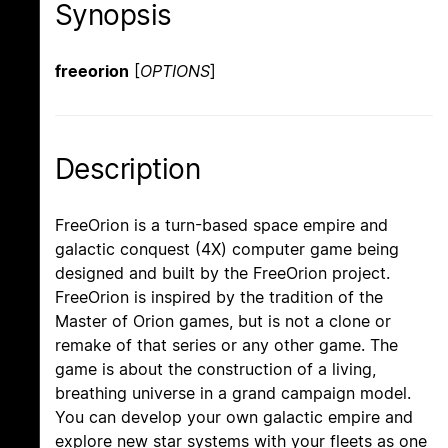
Synopsis
freeorion
[
OPTIONS
]
Description
FreeOrion is a turn-based space empire and
galactic conquest (4X) computer game being
designed and built by the FreeOrion project.
FreeOrion is inspired by the tradition of the
Master of Orion games, but is not a clone or
remake of that series or any other game. The
game is about the construction of a living,
breathing universe in a grand campaign model.
You can develop your own galactic empire and
explore new star systems with your fleets as one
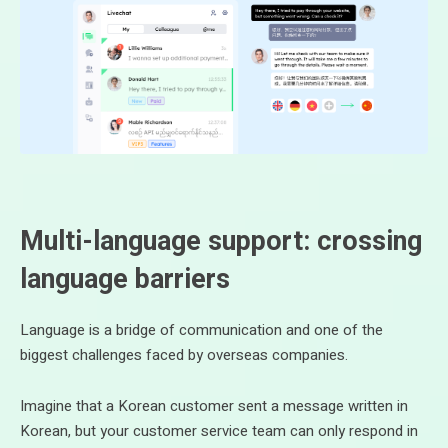
Multi-language support: crossing
language barriers
Language is a bridge of communication and one of the
biggest challenges faced by overseas companies.
Imagine that a Korean customer sent a message written in
Korean, but your customer service team can only respond in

- - - - -

Task item
Each entry gets copied exactly; the pictures stay out.

Task result
Synopsis
freeorion
[
OPTIONS
]
Description
FreeOrion is a turn-based space empire and
galactic conquest (4X) computer game being
designed and built by the FreeOrion project.
FreeOrion is inspired by the tradition of the
Master of Orion games, but is not a clone or
remake of that series or any other game. The
game is about the construction of a living,
breathing universe in a grand campaign model.
You can develop your own galactic empire and
explore new star systems with your fleets as one
Multi-language support: crossing
language barriers
Language is a bridge of communication and one of the
biggest challenges faced by overseas companies.
Imagine that a Korean customer sent a message written in
Korean, but your customer service team can only respond in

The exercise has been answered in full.